During the conversation, students were encouraged to ask questions centered around reproductive rights, sexual freedom and the cycle of oppression. Ross encouraged students to rebel against the long-standing system of sexism and reproductive silence strategically.

“Don’t sabotage your own goals trying to start a revolution cause the oppression will still be here when you graduate. I mean it’s not like we’re going to run out of oppression before you graduate. It don’t work like that,” Ross told attendees.

At the age of 15, Ross began her activism career after giving birth to a child born of incest and being forced to raise that child. Ross notes her inability to find solace in religion because of the way she was treated by her church. She was told to confess for being raped while her cousin, the perpetrator was never brought into the conversation.

At the age of 23, she survived sterilization abuse by a faulty IUD (Dalkon Shield). Ross was one of the first women of color to win a case against the manufacturer of Dalkon Shield.

When asked where she saw reproductive justice going in the future, Ross said that reproductive justice is a lens that can be moved to center different groups. While she chose to use the lens to benefit Black women, Ross encourages all women to work to find what reproductive justice means and does for them in order to work away from the white supremacy framework.

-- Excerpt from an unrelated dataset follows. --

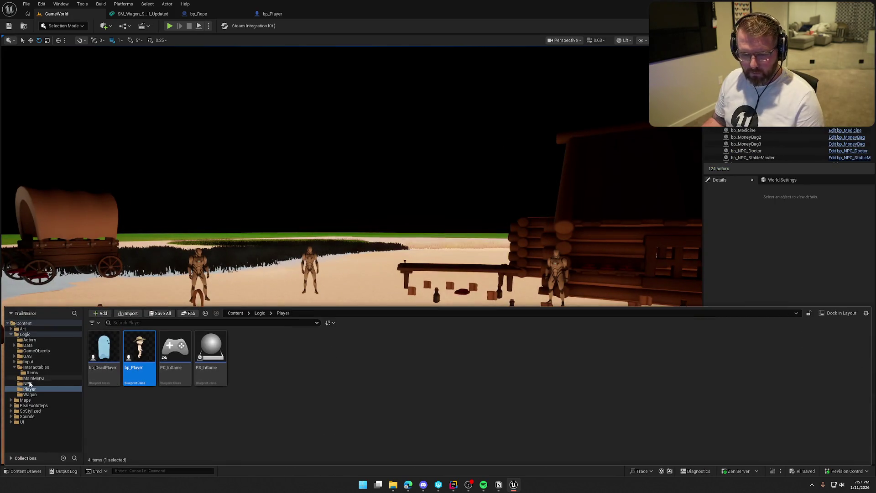
Place BP_StylizedSky from SoStylized/Environment/Sky into the level and start a play-test
{"action": "left_click", "coordinate": [32, 413]}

“I watched the Indigenous women shift the lens and redefine reproductive justice incorporating sovereignty in a way that wouldn’t have occurred to or was not needed by Black women. I watched Latinas shift it and incorporate a struggle against immigration rights that again would not have occurred to Black women. I watched white women re-center it and talk about critical white feminism as a way of resisting white supremacy among white women,” said Ross.

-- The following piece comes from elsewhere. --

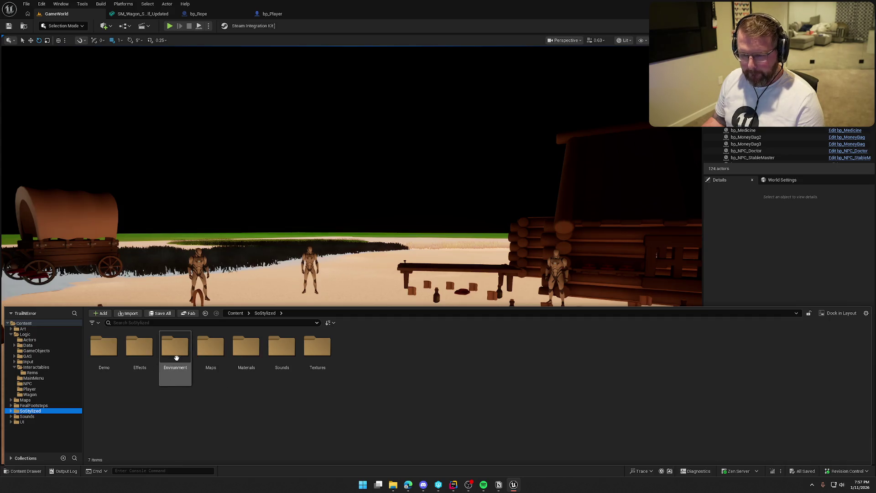
{"action": "double_click", "coordinate": [175, 347]}
{"action": "double_click", "coordinate": [281, 347]}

Ross has expansive experience and history in reproductive rights. She has taught as a visiting professor of practice in the School of Social Transformation at Arizona State University and as a visiting professor at Hampshire College in women’s studies. Ross is also a co-founder and the National Coordinator of the SisterSong Women of Color Reproductive Justice Collective. This collective works to organize women of color and allied organizations that organize women of color in the reproductive justice movement.

Ross also founded and was the executive director of the National Center for Human Rights Education in Atlanta, Georgia, launched the Women of Color Program for the National Organization for Women and opened the first rape crisis center (D.C. Rape Crisis Center) as the third executive director in 1979. In 2004, Ross was the National Co-Director of the March for Women’s Lives in Washington D.C. From there, Ross has gone on to author and co-author many books.

Now at the age of 66, Ross is a professor in women’s studies and teaches “White Supremacy in the Age of Trump” at Smith College and speaks out about reproductive rights through NBC, The New York Times and “Full-Frontal with Samantha Bee.”

“I ain’t ready to pass the torch, I’m still using it,” said Ross.